We are increasingly conscious of becoming heart-healthy. According to the American Heart Association, “The epidemic increase in heart disease mortality ended in the 1960s or 1970s.” Deaths from heart disease have fallen dramatically over the last fifty years. Heart-healthy alternatives are produced in almost every food category. Restaurants include heart-healthy menus. Smoking has been banned in most public places. Physicians and non-profits promote diet-and-exercise. At the same time America is on an obesity binge. The improvement, it appears, is the result of long-term care and emergency intervention more than healthy habits.
I first read Dr. Kenneth Cooper’s book, Aerobics in 1982. It was a groundbreaking book that opened the eyes of millions to the benefits of aerobic exercise and healthy diet for a healthy heart. When I visited Brazil I was fascinated to find hundreds of Brazilians walking and jogging every morning to get in their “Cooper.” The doctor’s name had found its way into Portuguese as a synonym for heart-healthy aerobic exercise.
When I followed Cooper’s regimen, I experienced the benefits: lost weight, increased strength and stamina. Unfortunately, I have not always followed those disciplines, and it shows. Developing a healthy heart requires more than knowledge.

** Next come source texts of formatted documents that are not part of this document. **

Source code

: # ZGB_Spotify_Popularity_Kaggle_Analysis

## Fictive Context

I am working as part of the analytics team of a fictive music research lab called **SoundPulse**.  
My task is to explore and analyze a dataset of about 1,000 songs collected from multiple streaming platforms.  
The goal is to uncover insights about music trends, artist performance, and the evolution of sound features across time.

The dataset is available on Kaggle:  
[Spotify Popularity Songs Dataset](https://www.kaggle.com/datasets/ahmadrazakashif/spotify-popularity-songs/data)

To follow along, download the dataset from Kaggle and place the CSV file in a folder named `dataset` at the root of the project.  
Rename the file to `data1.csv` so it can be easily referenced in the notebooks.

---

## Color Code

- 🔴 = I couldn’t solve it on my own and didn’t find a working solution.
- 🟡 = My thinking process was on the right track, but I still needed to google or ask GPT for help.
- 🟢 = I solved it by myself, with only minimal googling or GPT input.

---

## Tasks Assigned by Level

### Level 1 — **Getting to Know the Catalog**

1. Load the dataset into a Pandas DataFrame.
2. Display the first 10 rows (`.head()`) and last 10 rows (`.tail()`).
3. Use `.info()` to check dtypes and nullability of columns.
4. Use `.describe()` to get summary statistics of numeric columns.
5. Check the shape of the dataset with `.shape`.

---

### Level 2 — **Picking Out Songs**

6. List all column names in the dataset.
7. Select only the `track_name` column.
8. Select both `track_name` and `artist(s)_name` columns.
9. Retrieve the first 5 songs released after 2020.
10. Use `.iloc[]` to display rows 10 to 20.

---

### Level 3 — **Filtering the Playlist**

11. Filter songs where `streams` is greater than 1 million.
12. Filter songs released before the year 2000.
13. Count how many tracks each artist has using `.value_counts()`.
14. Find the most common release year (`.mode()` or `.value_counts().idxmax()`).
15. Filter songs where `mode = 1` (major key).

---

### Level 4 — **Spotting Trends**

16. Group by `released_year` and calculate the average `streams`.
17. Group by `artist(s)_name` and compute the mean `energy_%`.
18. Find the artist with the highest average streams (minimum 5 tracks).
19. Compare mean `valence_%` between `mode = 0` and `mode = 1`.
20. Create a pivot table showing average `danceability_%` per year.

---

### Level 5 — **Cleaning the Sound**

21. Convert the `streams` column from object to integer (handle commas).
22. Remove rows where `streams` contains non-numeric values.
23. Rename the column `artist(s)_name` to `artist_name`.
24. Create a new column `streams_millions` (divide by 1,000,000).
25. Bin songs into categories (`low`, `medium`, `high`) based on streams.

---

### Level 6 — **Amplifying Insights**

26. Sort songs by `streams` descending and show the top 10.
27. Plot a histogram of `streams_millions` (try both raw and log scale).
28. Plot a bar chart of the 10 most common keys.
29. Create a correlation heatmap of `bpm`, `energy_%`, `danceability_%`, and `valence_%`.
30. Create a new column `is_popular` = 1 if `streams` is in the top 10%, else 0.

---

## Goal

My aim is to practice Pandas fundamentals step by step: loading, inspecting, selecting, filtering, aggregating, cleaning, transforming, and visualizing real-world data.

As important as it is to maintain a healthy heart physically, it is even more important for us to develop a healthy heart spiritually. The Bible clearly sets forth the disciplines and characteristics of a healthy spiritual heart. They include gratitude, hope, forgiveness and love. If we discipline ourselves to be grateful every day for what God has done, if we hope when things look hopeless, if we forgive those who injure us, if we love our enemies instead of just loving those who love us, we will have a healthy heart.
But, like our physical heart, having a spiritually healthy heart requires more than knowledge. We may know that we need to be grateful, hopeful, forgiving and loving. But how do you create heartfelt gratitude, hope, forgiveness and love?
In the spiritual realm, this requires a spiritual heart transplant. God has to create a new heart within us, something that He is more than willing to do. We are all born with spiritual heart disease. Jeremiah says, ““The heart is more deceitful than all else and is desperately sick; who can understand it?” (Jer. 17:9). But later he writes, “I will give them a heart to know Me, for I am the Lord; and they will be My people, and I will be their God.” (Jer. 24:7). And in Ezekiel He says, “Moreover, I will give you a new heart and put a new spirit within you; and I will remove the heart of stone from your flesh.” (Ez. 36:26).
God sent His son, Jesus so that He might create in us a healthy heart that is full of gratitude, hope, forgiveness and love. He changes the heart that has grown callous, bitter and resentful into one that overflows in gratitude. Someday our physical heart will beat its last beat and our bodies will die. But the spiritually healthy heart that God creates will live forever.